• [The problem]:
Please convert the lines from all the records below into a Markdown table with two columns, Row and Line. Number each row and leave out blank lines.

※ ※ ※

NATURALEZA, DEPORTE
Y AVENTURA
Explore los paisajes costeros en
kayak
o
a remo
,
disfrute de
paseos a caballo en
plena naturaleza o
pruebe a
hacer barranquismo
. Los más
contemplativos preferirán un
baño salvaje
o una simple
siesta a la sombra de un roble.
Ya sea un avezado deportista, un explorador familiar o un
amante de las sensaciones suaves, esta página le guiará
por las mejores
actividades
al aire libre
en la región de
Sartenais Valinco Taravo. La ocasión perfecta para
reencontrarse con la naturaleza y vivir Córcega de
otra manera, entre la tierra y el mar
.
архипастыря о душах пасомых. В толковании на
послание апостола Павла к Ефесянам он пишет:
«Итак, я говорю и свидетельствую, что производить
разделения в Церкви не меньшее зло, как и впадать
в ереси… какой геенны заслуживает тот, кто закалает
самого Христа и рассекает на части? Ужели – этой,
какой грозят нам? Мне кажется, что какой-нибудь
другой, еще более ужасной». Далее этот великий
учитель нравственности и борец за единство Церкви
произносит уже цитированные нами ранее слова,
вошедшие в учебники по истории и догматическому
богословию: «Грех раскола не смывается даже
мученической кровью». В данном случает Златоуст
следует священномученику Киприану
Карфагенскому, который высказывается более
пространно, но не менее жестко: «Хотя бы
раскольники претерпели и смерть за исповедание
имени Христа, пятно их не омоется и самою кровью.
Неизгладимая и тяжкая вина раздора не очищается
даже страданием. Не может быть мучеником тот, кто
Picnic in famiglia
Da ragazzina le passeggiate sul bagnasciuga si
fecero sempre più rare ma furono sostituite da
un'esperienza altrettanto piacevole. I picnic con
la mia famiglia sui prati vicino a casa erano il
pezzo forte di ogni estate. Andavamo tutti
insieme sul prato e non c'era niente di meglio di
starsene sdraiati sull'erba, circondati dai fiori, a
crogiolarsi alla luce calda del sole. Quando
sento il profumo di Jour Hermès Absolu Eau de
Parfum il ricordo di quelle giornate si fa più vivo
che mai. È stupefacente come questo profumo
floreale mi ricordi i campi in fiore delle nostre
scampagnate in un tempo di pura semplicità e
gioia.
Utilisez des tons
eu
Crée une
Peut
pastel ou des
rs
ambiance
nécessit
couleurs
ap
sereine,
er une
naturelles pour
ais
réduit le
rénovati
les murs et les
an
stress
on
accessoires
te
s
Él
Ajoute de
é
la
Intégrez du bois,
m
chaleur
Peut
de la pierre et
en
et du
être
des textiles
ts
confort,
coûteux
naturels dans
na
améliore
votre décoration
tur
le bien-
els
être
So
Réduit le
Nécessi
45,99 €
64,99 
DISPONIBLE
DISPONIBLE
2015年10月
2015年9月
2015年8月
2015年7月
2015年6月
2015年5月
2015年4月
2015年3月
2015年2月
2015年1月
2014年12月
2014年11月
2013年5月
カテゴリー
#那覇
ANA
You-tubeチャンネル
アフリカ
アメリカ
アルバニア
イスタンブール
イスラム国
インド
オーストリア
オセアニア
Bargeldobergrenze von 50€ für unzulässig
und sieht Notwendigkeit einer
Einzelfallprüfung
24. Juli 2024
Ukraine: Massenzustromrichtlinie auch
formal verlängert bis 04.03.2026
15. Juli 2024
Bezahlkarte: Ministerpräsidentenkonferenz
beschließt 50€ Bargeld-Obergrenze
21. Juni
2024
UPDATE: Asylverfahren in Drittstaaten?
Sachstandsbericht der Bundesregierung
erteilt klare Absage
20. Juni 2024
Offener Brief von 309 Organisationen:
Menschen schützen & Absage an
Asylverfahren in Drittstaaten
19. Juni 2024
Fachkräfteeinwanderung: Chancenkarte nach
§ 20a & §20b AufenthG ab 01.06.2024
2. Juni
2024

※ ※ ※

• [Result of this exercise]:
| Row | Line |
|---|---|
| 1 | NATURALEZA, DEPORTE |
| 2 | Y AVENTURA |
| 3 | Explore los paisajes costeros en |
| 4 | kayak |
| 5 | o |
| 6 | a remo |
| 7 | , |
| 8 | disfrute de |
| 9 | paseos a caballo en |
| 10 | plena naturaleza o |
| 11 | pruebe a |
| 12 | hacer barranquismo |
| 13 | . Los más |
| 14 | contemplativos preferirán un |
| 15 | baño salvaje |
| 16 | o una simple |
| 17 | siesta a la sombra de un roble. |
| 18 | Ya sea un avezado deportista, un explorador familiar o un |
| 19 | amante de las sensaciones suaves, esta página le guiará |
| 20 | por las mejores |
| 21 | actividades |
| 22 | al aire libre |
| 23 | en la región de |
| 24 | Sartenais Valinco Taravo. La ocasión perfecta para |
| 25 | reencontrarse con la naturaleza y vivir Córcega de |
| 26 | otra manera, entre la tierra y el mar |
| 27 | . |
| 28 | архипастыря о душах пасомых. В толковании на |
| 29 | послание апостола Павла к Ефесянам он пишет: |
| 30 | «Итак, я говорю и свидетельствую, что производить |
| 31 | разделения в Церкви не меньшее зло, как и впадать |
| 32 | в ереси… какой геенны заслуживает тот, кто закалает |
| 33 | самого Христа и рассекает на части? Ужели – этой, |
| 34 | какой грозят нам? Мне кажется, что какой-нибудь |
| 35 | другой, еще более ужасной». Далее этот великий |
| 36 | учитель нравственности и борец за единство Церкви |
| 37 | произносит уже цитированные нами ранее слова, |
| 38 | вошедшие в учебники по истории и догматическому |
| 39 | богословию: «Грех раскола не смывается даже |
| 40 | мученической кровью». В данном случает Златоуст |
| 41 | следует священномученику Киприану |
| 42 | Карфагенскому, который высказывается более |
| 43 | пространно, но не менее жестко: «Хотя бы |
| 44 | раскольники претерпели и смерть за исповедание |
| 45 | имени Христа, пятно их не омоется и самою кровью. |
| 46 | Неизгладимая и тяжкая вина раздора не очищается |
| 47 | даже страданием. Не может быть мучеником тот, кто |
| 48 | Picnic in famiglia |
| 49 | Da ragazzina le passeggiate sul bagnasciuga si |
| 50 | fecero sempre più rare ma furono sostituite da |
| 51 | un'esperienza altrettanto piacevole. I picnic con |
| 52 | la mia famiglia sui prati vicino a casa erano il |
| 53 | pezzo forte di ogni estate. Andavamo tutti |
| 54 | insieme sul prato e non c'era niente di meglio di |
| 55 | starsene sdraiati sull'erba, circondati dai fiori, a |
| 56 | crogiolarsi alla luce calda del sole. Quando |
| 57 | sento il profumo di Jour Hermès Absolu Eau de |
| 58 | Parfum il ricordo di quelle giornate si fa più vivo |
| 59 | che mai. È stupefacente come questo profumo |
| 60 | floreale mi ricordi i campi in fiore delle nostre |
| 61 | scampagnate in un tempo di pura semplicità e |
| 62 | gioia. |
| 63 | Utilisez des tons |
| 64 | eu |
| 65 | Crée une |
| 66 | Peut |
| 67 | pastel ou des |
| 68 | rs |
| 69 | ambiance |
| 70 | nécessit |
| 71 | couleurs |
| 72 | ap |
| 73 | sereine, |
| 74 | er une |
| 75 | naturelles pour |
| 76 | ais |
| 77 | réduit le |
| 78 | rénovati |
| 79 | les murs et les |
| 80 | an |
| 81 | stress |
| 82 | on |
| 83 | accessoires |
| 84 | te |
| 85 | s |
| 86 | Él |
| 87 | Ajoute de |
| 88 | é |
| 89 | la |
| 90 | Intégrez du bois, |
| 91 | m |
| 92 | chaleur |
| 93 | Peut |
| 94 | de la pierre et |
| 95 | en |
| 96 | et du |
| 97 | être |
| 98 | des textiles |
| 99 | ts |
| 100 | confort, |
| 101 | coûteux |
| 102 | naturels dans |
| 103 | na |
| 104 | améliore |
| 105 | votre décoration |
| 106 | tur |
| 107 | le bien- |
| 108 | els |
| 109 | être |
| 110 | So |
| 111 | Réduit le |
| 112 | Nécessi |
| 113 | 45,99 € |
| 114 | 64,99  |
| 115 | DISPONIBLE |
| 116 | DISPONIBLE |
| 117 | 2015年10月 |
| 118 | 2015年9月 |
| 119 | 2015年8月 |
| 120 | 2015年7月 |
| 121 | 2015年6月 |
| 122 | 2015年5月 |
| 123 | 2015年4月 |
| 124 | 2015年3月 |
| 125 | 2015年2月 |
| 126 | 2015年1月 |
| 127 | 2014年12月 |
| 128 | 2014年11月 |
| 129 | 2013年5月 |
| 130 | カテゴリー |
| 131 | #那覇 |
| 132 | ANA |
| 133 | You-tubeチャンネル |
| 134 | アフリカ |
| 135 | アメリカ |
| 136 | アルバニア |
| 137 | イスタンブール |
| 138 | イスラム国 |
| 139 | インド |
| 140 | オーストリア |
| 141 | オセアニア |
| 142 | Bargeldobergrenze von 50€ für unzulässig |
| 143 | und sieht Notwendigkeit einer |
| 144 | Einzelfallprüfung |
| 145 | 24. Juli 2024 |
| 146 | Ukraine: Massenzustromrichtlinie auch |
| 147 | formal verlängert bis 04.03.2026 |
| 148 | 15. Juli 2024 |
| 149 | Bezahlkarte: Ministerpräsidentenkonferenz |
| 150 | beschließt 50€ Bargeld-Obergrenze |
| 151 | 21. Juni |
| 152 | 2024 |
| 153 | UPDATE: Asylverfahren in Drittstaaten? |
| 154 | Sachstandsbericht der Bundesregierung |
| 155 | erteilt klare Absage |
| 156 | 20. Juni 2024 |
| 157 | Offener Brief von 309 Organisationen: |
| 158 | Menschen schützen & Absage an |
| 159 | Asylverfahren in Drittstaaten |
| 160 | 19. Juni 2024 |
| 161 | Fachkräfteeinwanderung: Chancenkarte nach |
| 162 | § 20a & §20b AufenthG ab 01.06.2024 |
| 163 | 2. Juni |
| 164 | 2024 |